▸ **INSTRUCTIONS TO FOLLOW**: Starting with the first line, output the data exactly through to the end.

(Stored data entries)
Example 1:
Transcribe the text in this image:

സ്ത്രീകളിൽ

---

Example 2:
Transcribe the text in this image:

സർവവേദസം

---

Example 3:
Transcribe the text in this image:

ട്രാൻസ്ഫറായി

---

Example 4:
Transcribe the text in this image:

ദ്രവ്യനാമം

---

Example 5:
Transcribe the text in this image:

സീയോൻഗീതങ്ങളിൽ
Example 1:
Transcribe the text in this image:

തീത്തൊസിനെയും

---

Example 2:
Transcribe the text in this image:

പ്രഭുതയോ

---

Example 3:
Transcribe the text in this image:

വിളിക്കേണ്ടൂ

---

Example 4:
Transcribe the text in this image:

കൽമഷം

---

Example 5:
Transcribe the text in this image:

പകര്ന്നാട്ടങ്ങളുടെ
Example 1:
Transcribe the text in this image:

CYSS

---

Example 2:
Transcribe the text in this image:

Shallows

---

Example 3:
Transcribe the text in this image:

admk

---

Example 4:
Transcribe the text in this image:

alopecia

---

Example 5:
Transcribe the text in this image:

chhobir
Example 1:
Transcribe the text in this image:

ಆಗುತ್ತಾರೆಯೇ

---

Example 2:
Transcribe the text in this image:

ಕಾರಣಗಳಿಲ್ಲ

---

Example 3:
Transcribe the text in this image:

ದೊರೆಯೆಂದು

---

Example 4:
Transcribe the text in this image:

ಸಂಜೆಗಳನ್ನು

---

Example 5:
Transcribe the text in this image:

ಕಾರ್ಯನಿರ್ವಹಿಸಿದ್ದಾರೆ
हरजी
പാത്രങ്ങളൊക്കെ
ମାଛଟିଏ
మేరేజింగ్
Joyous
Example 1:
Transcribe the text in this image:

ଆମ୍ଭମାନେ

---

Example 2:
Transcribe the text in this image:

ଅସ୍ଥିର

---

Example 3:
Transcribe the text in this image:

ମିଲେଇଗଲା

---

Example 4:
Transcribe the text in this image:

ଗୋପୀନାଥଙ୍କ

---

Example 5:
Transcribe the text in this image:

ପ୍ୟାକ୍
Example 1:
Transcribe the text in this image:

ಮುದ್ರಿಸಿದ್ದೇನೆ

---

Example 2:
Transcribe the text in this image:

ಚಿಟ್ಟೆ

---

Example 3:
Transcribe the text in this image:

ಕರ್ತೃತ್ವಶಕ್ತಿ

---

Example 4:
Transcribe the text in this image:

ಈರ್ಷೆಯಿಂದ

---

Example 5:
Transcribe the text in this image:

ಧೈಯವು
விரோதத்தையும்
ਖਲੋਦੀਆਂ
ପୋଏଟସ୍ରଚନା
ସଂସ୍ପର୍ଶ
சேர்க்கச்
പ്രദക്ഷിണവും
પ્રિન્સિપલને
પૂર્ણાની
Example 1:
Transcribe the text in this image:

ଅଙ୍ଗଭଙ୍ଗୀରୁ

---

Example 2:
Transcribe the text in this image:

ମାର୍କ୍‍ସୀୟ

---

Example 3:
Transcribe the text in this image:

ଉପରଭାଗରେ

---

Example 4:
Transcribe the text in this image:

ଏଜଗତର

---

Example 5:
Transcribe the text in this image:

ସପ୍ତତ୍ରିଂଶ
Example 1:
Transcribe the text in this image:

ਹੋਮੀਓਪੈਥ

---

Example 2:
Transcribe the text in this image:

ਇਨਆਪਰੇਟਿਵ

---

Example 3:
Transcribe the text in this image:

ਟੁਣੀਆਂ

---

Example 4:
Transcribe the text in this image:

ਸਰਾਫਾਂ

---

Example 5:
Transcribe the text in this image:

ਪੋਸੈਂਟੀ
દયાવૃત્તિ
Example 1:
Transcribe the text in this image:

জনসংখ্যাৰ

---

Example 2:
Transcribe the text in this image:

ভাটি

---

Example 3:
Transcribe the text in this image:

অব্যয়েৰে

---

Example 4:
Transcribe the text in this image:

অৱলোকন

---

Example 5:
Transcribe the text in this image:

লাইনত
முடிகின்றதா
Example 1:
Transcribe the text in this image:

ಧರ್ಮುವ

▸ **FINISHED TASK**:
Example 1:
Transcribe the text in this image:

സ്ത്രീകളിൽ

---

Example 2:
Transcribe the text in this image:

സർവവേദസം

---

Example 3:
Transcribe the text in this image:

ട്രാൻസ്ഫറായി

---

Example 4:
Transcribe the text in this image:

ദ്രവ്യനാമം

---

Example 5:
Transcribe the text in this image:

സീയോൻഗീതങ്ങളിൽ
Example 1:
Transcribe the text in this image:

തീത്തൊസിനെയും

---

Example 2:
Transcribe the text in this image:

പ്രഭുതയോ

---

Example 3:
Transcribe the text in this image:

വിളിക്കേണ്ടൂ

---

Example 4:
Transcribe the text in this image:

കൽമഷം

---

Example 5:
Transcribe the text in this image:

പകര്ന്നാട്ടങ്ങളുടെ
Example 1:
Transcribe the text in this image:

CYSS

---

Example 2:
Transcribe the text in this image:

Shallows

---

Example 3:
Transcribe the text in this image:

admk

---

Example 4:
Transcribe the text in this image:

alopecia

---

Example 5:
Transcribe the text in this image:

chhobir
Example 1:
Transcribe the text in this image:

ಆಗುತ್ತಾರೆಯೇ

---

Example 2:
Transcribe the text in this image:

ಕಾರಣಗಳಿಲ್ಲ

---

Example 3:
Transcribe the text in this image:

ದೊರೆಯೆಂದು

---

Example 4:
Transcribe the text in this image:

ಸಂಜೆಗಳನ್ನು

---

Example 5:
Transcribe the text in this image:

ಕಾರ್ಯನಿರ್ವಹಿಸಿದ್ದಾರೆ
हरजी
പാത്രങ്ങളൊക്കെ
ମାଛଟିଏ
మేరేజింగ్
Joyous
Example 1:
Transcribe the text in this image:

ଆମ୍ଭମାନେ

---

Example 2:
Transcribe the text in this image:

ଅସ୍ଥିର

---

Example 3:
Transcribe the text in this image:

ମିଲେଇଗଲା

---

Example 4:
Transcribe the text in this image:

ଗୋପୀନାଥଙ୍କ

---

Example 5:
Transcribe the text in this image:

ପ୍ୟାକ୍
Example 1:
Transcribe the text in this image:

ಮುದ್ರಿಸಿದ್ದೇನೆ

---

Example 2:
Transcribe the text in this image:

ಚಿಟ್ಟೆ

---

Example 3:
Transcribe the text in this image:

ಕರ್ತೃತ್ವಶಕ್ತಿ

---

Example 4:
Transcribe the text in this image:

ಈರ್ಷೆಯಿಂದ

---

Example 5:
Transcribe the text in this image:

ಧೈಯವು
விரோதத்தையும்
ਖਲੋਦੀਆਂ
ପୋଏଟସ୍ରଚନା
ସଂସ୍ପର୍ଶ
சேர்க்கச்
പ്രദക്ഷിണവും
પ્રિન્સિપલને
પૂર્ણાની
Example 1:
Transcribe the text in this image:

ଅଙ୍ଗଭଙ୍ଗୀରୁ

---

Example 2:
Transcribe the text in this image:

ମାର୍କ୍‍ସୀୟ

---

Example 3:
Transcribe the text in this image:

ଉପରଭାଗରେ

---

Example 4:
Transcribe the text in this image:

ଏଜଗତର

---

Example 5:
Transcribe the text in this image:

ସପ୍ତତ୍ରିଂଶ
Example 1:
Transcribe the text in this image:

ਹੋਮੀਓਪੈਥ

---

Example 2:
Transcribe the text in this image:

ਇਨਆਪਰੇਟਿਵ

---

Example 3:
Transcribe the text in this image:

ਟੁਣੀਆਂ

---

Example 4:
Transcribe the text in this image:

ਸਰਾਫਾਂ

---

Example 5:
Transcribe the text in this image:

ਪੋਸੈਂਟੀ
દયાવૃત્તિ
Example 1:
Transcribe the text in this image:

জনসংখ্যাৰ

---

Example 2:
Transcribe the text in this image:

ভাটি

---

Example 3:
Transcribe the text in this image:

অব্যয়েৰে

---

Example 4:
Transcribe the text in this image:

অৱলোকন

---

Example 5:
Transcribe the text in this image:

লাইনত
முடிகின்றதா
Example 1:
Transcribe the text in this image:

ಧರ್ಮುವ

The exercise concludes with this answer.